Far more people than the few thousand protesters camped at Wellington are now beginning to twig that the real threat to democracy is coming from within Parliament, not from those who camped temporarily on its doorstep.


It will also come as no surprise to many that the documentary was funded by the $55 million Public Interest Journalism Fund. Its evident bias will only further cement the widespread view that the mainstream media has been bought by the government — in this case by as much as $190,000 of taxpayers’ money.


So New Zealanders get to pay through the nose to be told by implication that many of those who objected to the mandates, the politicised nature of the vaccination programme, or the vast state overreach in their personal lives — which included being barred from returning to their own country or to see loved ones before they died — were the dupes of neo-Nazis or plainly stupid.


Perhaps a reference to the results of a Horizon poll published on February 18 that showed 30 per cent of New Zealanders supported the protest — while 61 per cent opposed it and 9 per cent didn’t know — would have provided some of the much-needed perspective Fire and Fury so clearly lacked.
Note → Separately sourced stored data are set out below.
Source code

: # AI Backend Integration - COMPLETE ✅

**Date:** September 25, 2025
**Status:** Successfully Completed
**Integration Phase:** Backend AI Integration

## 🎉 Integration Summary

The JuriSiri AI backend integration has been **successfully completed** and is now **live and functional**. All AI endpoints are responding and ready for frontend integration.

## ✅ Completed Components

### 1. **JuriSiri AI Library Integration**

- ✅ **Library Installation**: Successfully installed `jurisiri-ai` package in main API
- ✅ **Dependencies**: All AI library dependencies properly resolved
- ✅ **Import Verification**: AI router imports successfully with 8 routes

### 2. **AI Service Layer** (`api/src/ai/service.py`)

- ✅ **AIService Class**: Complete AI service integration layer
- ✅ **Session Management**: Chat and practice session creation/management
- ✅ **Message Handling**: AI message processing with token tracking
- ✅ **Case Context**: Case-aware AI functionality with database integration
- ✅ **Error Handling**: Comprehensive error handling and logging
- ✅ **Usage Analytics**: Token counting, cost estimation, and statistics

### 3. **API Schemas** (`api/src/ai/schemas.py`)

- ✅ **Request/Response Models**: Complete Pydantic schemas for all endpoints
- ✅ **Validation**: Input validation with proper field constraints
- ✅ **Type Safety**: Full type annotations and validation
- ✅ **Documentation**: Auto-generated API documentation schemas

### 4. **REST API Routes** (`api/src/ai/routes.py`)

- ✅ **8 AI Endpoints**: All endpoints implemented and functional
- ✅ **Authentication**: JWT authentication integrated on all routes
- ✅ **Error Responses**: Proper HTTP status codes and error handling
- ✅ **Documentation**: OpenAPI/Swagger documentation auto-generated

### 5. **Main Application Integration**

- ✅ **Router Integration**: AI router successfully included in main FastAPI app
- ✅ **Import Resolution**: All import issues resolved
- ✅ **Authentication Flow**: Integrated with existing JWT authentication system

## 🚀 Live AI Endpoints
That’s well over a million New Zealanders who the documentary makers imply were deluded, along with the thousands who camped outside Parliament for more than three weeks.


And it’s not as if the poll results were not readily available. They were, in fact, published in… Stuff.


As the newspaper’s political editor, Luke Malpass, commented: “The 30 per cent level of support will be a shock for many in the government and its fellow travellers. Various parliamentarians have written off the protesters as unrepresentative, feral and anti-social.”


Much, it would seem, like Fire and Fury.